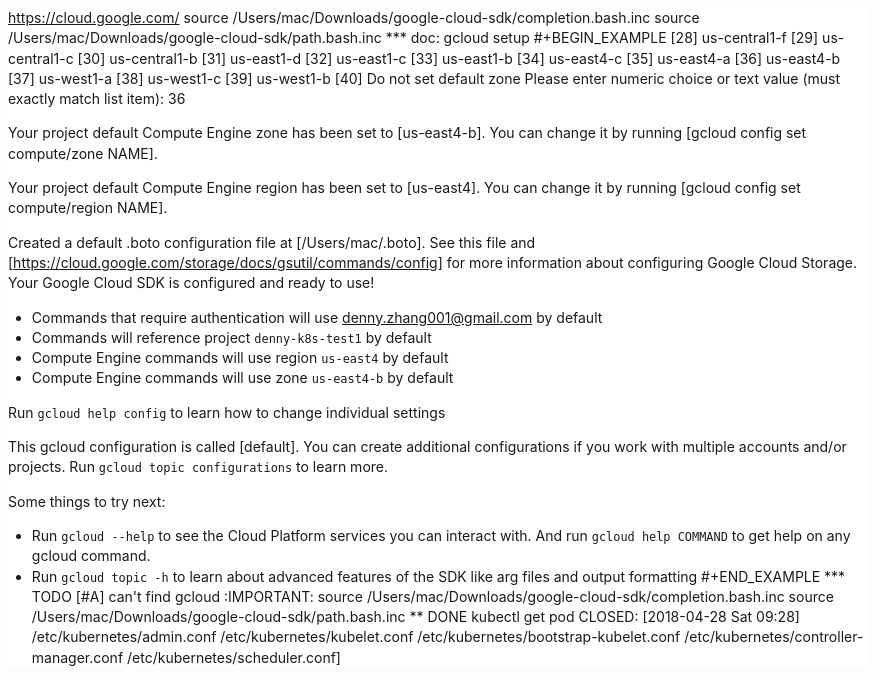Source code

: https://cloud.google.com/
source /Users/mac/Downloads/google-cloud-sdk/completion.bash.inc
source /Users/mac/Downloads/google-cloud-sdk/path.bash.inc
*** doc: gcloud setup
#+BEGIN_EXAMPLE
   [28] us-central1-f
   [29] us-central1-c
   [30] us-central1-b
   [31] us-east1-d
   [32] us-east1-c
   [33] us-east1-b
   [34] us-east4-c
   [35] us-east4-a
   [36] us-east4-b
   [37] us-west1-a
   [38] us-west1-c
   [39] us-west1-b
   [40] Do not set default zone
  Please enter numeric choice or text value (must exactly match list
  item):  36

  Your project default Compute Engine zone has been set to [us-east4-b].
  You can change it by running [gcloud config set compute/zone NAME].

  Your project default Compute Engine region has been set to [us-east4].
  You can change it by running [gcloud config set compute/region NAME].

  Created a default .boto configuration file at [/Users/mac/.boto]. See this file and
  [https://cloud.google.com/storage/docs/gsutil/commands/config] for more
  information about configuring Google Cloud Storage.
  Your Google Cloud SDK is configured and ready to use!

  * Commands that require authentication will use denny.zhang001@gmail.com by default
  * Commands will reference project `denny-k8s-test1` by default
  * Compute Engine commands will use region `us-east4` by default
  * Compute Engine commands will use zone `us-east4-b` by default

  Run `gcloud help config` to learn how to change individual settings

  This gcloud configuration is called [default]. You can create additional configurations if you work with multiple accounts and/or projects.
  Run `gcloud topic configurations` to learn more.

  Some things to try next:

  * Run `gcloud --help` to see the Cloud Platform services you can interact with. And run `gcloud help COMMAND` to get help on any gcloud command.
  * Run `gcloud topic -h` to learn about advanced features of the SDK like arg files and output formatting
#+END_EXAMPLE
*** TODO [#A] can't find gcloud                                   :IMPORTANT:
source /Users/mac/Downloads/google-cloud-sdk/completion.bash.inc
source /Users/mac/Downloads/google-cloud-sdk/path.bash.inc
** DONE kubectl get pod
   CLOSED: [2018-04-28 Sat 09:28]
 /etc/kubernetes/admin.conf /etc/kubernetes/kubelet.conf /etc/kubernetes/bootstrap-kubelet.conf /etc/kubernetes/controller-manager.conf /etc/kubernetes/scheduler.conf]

##############################

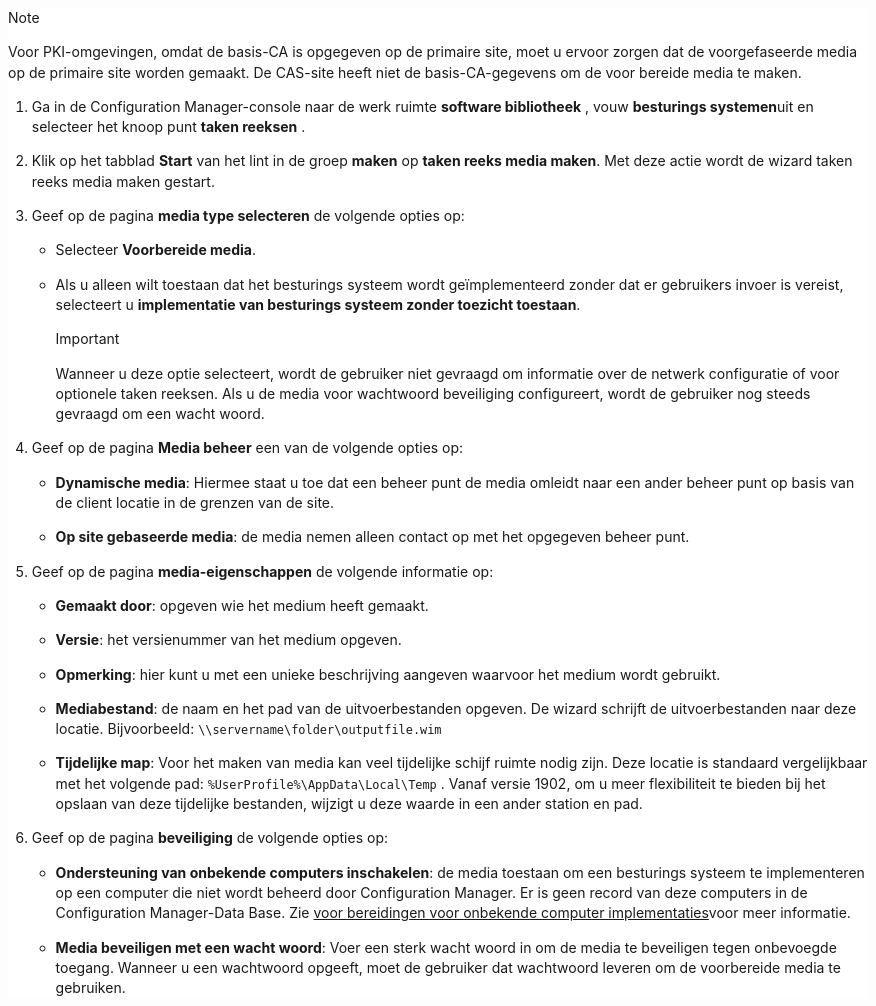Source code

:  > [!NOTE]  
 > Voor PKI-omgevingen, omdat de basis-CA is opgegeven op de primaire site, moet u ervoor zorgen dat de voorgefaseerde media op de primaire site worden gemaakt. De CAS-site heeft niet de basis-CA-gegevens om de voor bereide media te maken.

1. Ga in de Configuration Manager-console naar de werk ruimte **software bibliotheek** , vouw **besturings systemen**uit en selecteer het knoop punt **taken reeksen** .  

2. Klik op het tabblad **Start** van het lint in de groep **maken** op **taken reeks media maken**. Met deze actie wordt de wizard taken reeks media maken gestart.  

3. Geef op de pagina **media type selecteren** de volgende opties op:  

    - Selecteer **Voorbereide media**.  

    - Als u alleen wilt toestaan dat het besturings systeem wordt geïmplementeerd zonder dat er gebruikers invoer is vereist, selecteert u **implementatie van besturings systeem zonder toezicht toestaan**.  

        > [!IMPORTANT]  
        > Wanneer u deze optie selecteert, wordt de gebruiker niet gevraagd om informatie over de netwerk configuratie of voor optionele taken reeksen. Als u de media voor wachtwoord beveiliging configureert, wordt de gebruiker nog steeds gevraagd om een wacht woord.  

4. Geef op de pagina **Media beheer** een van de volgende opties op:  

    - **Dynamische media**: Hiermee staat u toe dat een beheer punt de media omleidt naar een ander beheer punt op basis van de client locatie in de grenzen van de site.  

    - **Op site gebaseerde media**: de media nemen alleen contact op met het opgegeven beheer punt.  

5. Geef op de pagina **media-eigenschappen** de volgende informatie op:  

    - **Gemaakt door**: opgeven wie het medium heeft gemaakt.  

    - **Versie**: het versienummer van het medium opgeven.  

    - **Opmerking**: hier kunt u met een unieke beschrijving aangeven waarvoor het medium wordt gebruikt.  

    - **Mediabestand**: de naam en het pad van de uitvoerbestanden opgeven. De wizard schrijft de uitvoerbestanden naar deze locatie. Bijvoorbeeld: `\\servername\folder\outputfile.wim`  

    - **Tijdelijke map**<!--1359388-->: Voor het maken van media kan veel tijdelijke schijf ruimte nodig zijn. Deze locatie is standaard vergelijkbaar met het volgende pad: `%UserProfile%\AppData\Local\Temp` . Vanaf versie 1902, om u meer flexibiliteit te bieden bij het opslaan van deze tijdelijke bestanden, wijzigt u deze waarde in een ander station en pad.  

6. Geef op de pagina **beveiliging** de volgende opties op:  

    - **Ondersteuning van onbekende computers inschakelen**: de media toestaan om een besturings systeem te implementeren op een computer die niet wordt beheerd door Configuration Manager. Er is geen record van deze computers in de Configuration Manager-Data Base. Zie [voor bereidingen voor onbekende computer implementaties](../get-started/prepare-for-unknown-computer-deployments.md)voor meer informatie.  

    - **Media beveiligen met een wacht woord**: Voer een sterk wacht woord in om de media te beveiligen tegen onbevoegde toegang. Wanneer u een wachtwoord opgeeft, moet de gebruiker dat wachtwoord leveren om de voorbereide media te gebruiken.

##############################

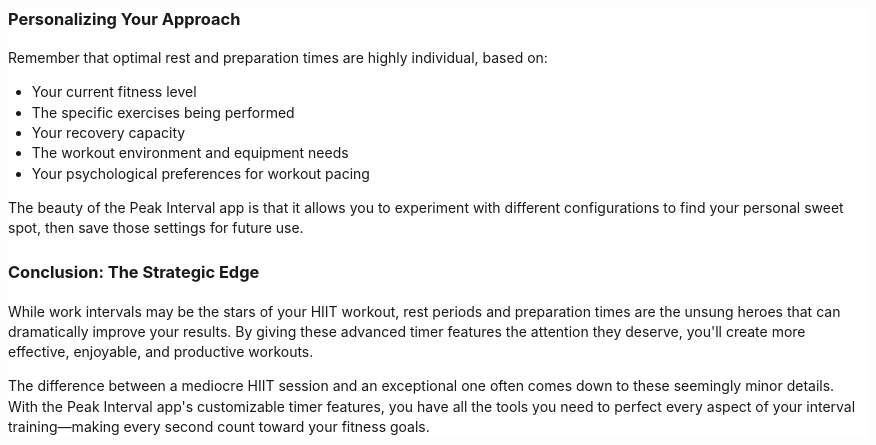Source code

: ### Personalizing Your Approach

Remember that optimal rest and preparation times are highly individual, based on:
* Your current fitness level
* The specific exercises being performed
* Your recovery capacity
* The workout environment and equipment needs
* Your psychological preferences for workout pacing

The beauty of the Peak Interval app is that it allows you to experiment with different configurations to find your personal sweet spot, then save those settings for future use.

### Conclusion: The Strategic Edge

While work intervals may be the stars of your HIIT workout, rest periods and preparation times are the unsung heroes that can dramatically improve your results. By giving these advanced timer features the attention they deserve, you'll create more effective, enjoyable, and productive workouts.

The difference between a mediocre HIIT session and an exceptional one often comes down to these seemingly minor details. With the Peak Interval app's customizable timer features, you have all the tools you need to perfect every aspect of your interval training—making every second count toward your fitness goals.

##############################

*WHAT THE TASK ASKS*.
Duplicate the lines between the one holding "- Als u alleen" and the one holding "- **Opmerking**: hier", inclusive.

*ANSWER FOR THIS EXERCISE*.
    - Als u alleen wilt toestaan dat het besturings systeem wordt geïmplementeerd zonder dat er gebruikers invoer is vereist, selecteert u **implementatie van besturings systeem zonder toezicht toestaan**.  

        > [!IMPORTANT]  
        > Wanneer u deze optie selecteert, wordt de gebruiker niet gevraagd om informatie over de netwerk configuratie of voor optionele taken reeksen. Als u de media voor wachtwoord beveiliging configureert, wordt de gebruiker nog steeds gevraagd om een wacht woord.  

4. Geef op de pagina **Media beheer** een van de volgende opties op:  

    - **Dynamische media**: Hiermee staat u toe dat een beheer punt de media omleidt naar een ander beheer punt op basis van de client locatie in de grenzen van de site.  

    - **Op site gebaseerde media**: de media nemen alleen contact op met het opgegeven beheer punt.  

5. Geef op de pagina **media-eigenschappen** de volgende informatie op:  

    - **Gemaakt door**: opgeven wie het medium heeft gemaakt.  

    - **Versie**: het versienummer van het medium opgeven.  

    - **Opmerking**: hier kunt u met een unieke beschrijving aangeven waarvoor het medium wordt gebruikt.  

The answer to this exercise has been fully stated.